WHAT YOU SHOULD DO - Everything from the top of the data below through the line with "left wrist: (169, 558)" should be duplicated exactly, and nothing past it.
Top of MATERIAL FOR THE TASK
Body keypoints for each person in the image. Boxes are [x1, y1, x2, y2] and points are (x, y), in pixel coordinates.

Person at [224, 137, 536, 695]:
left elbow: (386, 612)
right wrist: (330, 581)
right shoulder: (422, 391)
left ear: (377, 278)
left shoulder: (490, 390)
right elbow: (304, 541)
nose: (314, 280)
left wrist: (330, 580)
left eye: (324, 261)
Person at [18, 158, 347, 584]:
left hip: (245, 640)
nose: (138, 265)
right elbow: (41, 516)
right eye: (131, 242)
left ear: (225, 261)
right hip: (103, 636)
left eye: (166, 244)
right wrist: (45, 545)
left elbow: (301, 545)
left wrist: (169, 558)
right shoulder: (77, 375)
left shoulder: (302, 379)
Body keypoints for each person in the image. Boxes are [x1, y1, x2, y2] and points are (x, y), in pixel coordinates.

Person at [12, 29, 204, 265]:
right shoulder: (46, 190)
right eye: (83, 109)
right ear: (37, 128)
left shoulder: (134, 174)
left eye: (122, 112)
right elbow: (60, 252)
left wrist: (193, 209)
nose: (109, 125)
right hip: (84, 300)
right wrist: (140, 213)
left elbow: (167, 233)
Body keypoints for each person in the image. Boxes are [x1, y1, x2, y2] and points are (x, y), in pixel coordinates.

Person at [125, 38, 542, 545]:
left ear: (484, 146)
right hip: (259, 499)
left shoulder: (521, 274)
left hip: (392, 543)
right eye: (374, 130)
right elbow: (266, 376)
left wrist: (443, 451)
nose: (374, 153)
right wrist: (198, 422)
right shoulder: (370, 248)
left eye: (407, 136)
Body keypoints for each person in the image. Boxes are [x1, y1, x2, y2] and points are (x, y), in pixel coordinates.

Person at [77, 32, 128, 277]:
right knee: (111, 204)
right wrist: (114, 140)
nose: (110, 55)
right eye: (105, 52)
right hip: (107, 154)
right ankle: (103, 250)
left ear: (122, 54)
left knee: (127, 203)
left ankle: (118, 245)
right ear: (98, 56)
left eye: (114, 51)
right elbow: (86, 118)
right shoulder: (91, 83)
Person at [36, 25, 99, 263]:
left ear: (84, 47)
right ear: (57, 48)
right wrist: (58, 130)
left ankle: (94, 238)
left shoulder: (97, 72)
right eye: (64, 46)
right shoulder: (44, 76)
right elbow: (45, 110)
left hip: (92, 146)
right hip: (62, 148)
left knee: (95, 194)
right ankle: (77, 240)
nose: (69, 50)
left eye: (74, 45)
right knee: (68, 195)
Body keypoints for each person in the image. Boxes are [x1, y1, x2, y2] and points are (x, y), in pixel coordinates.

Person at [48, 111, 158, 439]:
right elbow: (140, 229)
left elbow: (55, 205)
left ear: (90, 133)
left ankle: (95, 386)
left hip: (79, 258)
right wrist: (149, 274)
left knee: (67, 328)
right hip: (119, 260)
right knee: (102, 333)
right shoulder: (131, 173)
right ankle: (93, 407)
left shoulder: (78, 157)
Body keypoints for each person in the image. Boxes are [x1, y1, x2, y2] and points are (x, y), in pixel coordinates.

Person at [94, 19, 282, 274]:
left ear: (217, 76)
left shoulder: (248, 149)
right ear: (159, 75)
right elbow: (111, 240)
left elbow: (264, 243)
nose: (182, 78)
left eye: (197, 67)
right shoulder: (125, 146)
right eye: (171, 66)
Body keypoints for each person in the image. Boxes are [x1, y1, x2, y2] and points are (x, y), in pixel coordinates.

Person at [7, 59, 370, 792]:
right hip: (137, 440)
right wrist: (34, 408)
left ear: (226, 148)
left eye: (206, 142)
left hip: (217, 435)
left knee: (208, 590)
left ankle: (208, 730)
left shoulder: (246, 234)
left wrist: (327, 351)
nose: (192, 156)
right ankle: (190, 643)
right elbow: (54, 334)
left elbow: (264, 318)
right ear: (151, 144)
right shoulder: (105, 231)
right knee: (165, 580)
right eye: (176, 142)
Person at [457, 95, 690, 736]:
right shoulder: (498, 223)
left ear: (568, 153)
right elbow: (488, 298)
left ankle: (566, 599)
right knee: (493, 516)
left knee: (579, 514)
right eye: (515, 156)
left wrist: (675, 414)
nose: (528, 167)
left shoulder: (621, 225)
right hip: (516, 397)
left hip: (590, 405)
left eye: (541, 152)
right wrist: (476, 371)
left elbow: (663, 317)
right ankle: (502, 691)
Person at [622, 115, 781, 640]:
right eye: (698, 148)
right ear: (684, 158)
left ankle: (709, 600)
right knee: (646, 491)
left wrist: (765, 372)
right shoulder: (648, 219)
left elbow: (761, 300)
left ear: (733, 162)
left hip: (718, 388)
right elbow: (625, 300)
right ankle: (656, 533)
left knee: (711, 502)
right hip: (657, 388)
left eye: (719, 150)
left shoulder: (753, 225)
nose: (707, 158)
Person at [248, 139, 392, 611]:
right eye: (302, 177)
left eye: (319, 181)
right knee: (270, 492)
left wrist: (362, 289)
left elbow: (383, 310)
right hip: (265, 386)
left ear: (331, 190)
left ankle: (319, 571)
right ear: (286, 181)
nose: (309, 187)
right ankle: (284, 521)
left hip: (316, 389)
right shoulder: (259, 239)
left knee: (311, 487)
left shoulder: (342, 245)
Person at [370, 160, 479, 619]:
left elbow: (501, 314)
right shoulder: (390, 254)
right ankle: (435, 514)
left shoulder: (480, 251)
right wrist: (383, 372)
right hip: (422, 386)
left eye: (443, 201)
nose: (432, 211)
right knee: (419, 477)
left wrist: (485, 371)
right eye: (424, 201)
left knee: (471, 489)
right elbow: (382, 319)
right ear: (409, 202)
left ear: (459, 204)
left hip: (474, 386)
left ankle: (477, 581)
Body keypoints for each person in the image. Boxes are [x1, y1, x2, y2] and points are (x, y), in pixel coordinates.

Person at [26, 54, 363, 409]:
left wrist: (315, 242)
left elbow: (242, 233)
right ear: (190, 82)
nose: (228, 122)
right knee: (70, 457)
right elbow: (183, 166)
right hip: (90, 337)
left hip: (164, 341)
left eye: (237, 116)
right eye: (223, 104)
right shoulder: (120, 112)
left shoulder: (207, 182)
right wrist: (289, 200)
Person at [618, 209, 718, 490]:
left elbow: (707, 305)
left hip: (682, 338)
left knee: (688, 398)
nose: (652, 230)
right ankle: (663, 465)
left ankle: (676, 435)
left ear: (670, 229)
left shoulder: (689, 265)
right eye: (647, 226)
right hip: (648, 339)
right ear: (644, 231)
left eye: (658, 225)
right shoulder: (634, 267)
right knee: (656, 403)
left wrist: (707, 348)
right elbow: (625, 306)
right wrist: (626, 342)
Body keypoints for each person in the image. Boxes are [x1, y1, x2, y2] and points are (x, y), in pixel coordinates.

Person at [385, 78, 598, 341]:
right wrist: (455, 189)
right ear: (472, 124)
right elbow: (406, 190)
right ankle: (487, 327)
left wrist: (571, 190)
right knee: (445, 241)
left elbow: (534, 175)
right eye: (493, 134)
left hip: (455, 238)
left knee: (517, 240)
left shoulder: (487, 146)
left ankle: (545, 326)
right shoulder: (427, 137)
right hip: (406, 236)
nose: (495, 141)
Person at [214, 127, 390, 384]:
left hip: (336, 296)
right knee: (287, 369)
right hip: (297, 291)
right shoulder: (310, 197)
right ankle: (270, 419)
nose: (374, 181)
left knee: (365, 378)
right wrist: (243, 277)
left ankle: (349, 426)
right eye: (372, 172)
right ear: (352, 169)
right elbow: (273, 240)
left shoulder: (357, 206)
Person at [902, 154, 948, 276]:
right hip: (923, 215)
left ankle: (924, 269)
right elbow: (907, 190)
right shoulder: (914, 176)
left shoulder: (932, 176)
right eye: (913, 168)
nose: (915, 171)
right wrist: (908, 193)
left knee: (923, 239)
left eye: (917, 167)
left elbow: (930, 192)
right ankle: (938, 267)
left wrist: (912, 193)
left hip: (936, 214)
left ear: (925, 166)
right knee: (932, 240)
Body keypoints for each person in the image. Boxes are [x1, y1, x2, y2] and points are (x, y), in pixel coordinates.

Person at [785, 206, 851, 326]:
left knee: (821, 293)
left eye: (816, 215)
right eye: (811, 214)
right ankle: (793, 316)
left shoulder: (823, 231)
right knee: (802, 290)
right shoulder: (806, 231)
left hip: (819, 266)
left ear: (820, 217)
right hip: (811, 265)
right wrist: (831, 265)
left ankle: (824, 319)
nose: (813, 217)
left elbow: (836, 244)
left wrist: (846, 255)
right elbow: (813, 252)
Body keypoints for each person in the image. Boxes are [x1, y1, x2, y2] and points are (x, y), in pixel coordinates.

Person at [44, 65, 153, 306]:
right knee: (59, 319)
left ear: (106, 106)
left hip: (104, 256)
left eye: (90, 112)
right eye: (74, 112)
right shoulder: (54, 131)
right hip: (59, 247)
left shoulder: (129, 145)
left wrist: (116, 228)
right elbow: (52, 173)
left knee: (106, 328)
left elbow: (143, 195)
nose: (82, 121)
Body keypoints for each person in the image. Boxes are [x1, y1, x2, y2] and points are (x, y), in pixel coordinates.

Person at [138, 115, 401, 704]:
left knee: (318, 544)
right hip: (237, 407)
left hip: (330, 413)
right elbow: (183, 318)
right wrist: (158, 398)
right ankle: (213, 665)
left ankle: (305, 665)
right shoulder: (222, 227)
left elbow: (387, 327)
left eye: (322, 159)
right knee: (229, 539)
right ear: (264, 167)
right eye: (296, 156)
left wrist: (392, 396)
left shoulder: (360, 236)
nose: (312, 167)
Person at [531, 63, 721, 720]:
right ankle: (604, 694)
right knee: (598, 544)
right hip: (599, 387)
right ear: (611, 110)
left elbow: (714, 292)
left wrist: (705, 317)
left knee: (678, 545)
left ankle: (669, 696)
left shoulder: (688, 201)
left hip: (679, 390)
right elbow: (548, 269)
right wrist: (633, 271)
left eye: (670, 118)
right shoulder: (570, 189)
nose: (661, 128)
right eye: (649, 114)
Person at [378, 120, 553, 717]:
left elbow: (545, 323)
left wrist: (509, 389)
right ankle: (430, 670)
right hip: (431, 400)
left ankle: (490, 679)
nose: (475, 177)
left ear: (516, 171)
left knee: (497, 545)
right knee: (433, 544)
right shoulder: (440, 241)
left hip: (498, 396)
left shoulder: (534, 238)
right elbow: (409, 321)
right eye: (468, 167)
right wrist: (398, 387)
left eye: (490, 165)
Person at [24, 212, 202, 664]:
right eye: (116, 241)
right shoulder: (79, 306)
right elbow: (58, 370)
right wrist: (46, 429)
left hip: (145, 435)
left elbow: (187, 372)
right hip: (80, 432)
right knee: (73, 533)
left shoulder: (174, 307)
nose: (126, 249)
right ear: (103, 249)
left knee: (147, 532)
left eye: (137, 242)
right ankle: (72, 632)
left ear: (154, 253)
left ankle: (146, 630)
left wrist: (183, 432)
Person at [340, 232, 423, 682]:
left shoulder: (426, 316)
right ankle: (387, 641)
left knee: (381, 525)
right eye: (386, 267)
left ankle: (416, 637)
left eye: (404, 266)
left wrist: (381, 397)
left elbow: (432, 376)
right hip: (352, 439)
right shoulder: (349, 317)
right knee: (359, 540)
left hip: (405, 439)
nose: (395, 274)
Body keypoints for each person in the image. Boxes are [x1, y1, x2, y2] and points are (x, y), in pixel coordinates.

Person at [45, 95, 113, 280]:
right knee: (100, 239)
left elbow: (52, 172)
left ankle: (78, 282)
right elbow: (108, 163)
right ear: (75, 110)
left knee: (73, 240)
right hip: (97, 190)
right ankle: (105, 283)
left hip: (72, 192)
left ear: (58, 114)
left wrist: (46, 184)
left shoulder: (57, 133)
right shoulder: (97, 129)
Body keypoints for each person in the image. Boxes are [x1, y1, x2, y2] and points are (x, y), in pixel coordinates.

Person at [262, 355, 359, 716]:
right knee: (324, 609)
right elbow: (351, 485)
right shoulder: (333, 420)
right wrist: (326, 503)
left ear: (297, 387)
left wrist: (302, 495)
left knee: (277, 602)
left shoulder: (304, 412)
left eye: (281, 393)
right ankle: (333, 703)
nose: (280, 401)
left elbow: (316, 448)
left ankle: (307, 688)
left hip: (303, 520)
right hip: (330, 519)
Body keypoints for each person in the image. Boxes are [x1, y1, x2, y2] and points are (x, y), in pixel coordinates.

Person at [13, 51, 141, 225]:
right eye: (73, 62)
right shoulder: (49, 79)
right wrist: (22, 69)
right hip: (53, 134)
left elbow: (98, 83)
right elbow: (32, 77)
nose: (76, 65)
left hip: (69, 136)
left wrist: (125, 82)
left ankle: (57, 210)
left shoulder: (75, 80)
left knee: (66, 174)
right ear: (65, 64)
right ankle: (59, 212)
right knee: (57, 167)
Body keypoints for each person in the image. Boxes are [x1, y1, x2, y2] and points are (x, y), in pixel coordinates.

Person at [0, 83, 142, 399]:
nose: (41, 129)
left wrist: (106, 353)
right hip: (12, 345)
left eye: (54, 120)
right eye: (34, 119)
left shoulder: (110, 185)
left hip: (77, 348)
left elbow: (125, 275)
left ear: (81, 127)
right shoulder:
Bottom of MATERIAL FOR THE TASK
EXERCISE OUTPUT -
Body keypoints for each person in the image. Boxes are [x1, y1, x2, y2] and points are (x, y), in pixel coordinates.

Person at [224, 137, 536, 695]:
left elbow: (386, 612)
right wrist: (330, 581)
right shoulder: (422, 391)
left ear: (377, 278)
left shoulder: (490, 390)
right elbow: (304, 541)
nose: (314, 280)
left wrist: (330, 580)
left eye: (324, 261)
Person at [18, 158, 347, 584]:
left hip: (245, 640)
nose: (138, 265)
right elbow: (41, 516)
right eye: (131, 242)
left ear: (225, 261)
right hip: (103, 636)
left eye: (166, 244)
right wrist: (45, 545)
left elbow: (301, 545)
left wrist: (169, 558)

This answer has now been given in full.